Everyone has experienced it. You have a wonderful experience with an account manager while you’re investigating a solution. And then, magically, once your purchase order hits their email inbox… silence. It’s deafening.
It seems to me that many companies look at their sales team, and at the systems they provide that team, in isolation of what is best for the customer. And this results in the grand old strategy of “islands of automation”, and a big disconnect between sales and the rest of the company, and a big disconnect between sales and the customer.
Many CRM Vendors seem to build their systems like this as well. Just look at the standard steps in the “sales process.” Most have something like this:
- Lead – Unqualified
- Lead – Qualified
- Prospect – Investigating
- Prospect – Needs Discovered
- Prospect – Demo
- Prospect – Closing
- Customer – Won
Now I don’t have any real difficulty with these stages of bringing a company into your customer list, but, it doesn’t reflect the fact that the work doesn’t stop when the customer makes their first purchase.
This won’t come as a surprise but the C in CRM stands for customer, and when you implement CRM you really should think about how you manage your customer base first, and then think about how you turn a company who could buy from you (Lead) into a company who has bought from you. (Customer)
So here’s some ways to ensure that doesn’t happen.
First. Make sure everyone in your company has access to all customer related information. There shouldn’t be a case where someone says “I don’t have that information here, that’s another department.” At least for the vast majority of information. There will always be secure or sensitive information that only certain people can see. But don’t force your employees to waste a lot of time walking issues around your office.

DIRECTION ::
Revise the sales passage from the words "Many CRM Vendors" through "their first purchase.", replacing "Demo" with "Product Demonstration". The data below are separate material, unrelated to the sales passage.

COLLECTED DATA ::
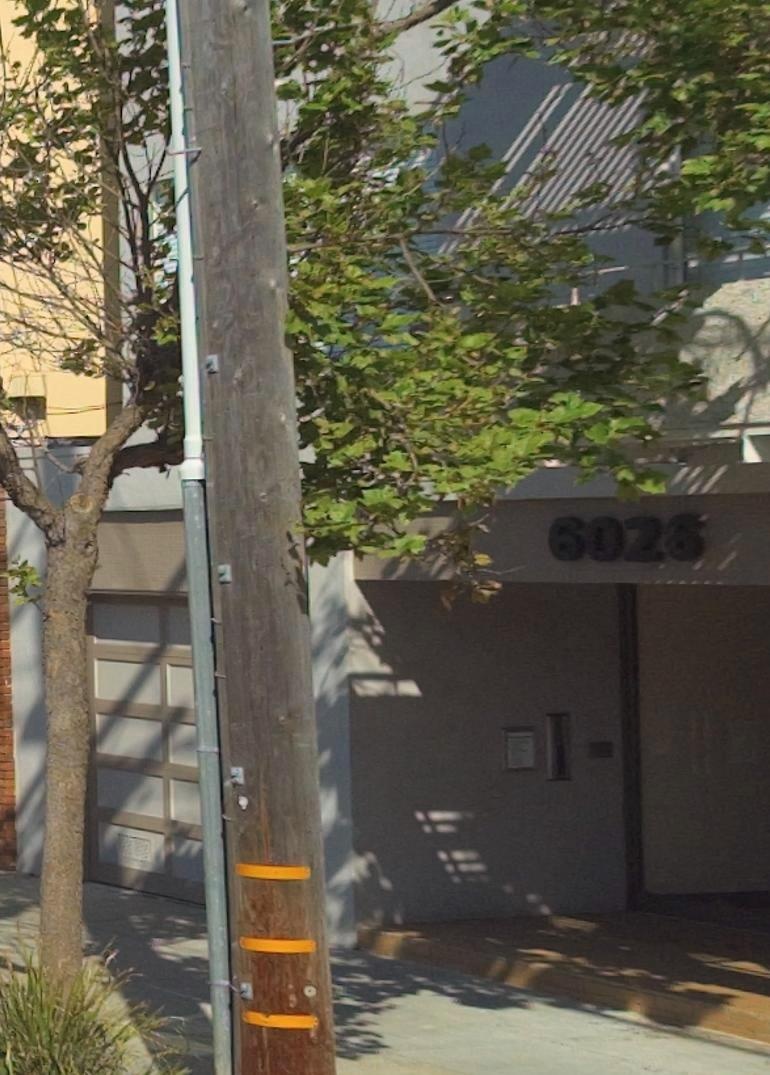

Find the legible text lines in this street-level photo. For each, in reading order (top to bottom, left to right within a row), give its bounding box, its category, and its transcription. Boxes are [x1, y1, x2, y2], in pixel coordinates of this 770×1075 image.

[547, 512, 704, 563] StreetNumber: 6028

FINISHED TASK ::
Many CRM Vendors seem to build their systems like this as well. Just look at the standard steps in the “sales process.” Most have something like this:
- Lead – Unqualified
- Lead – Qualified
- Prospect – Investigating
- Prospect – Needs Discovered
- Prospect – Product Demonstration
- Prospect – Closing
- Customer – Won
Now I don’t have any real difficulty with these stages of bringing a company into your customer list, but, it doesn’t reflect the fact that the work doesn’t stop when the customer makes their first purchase.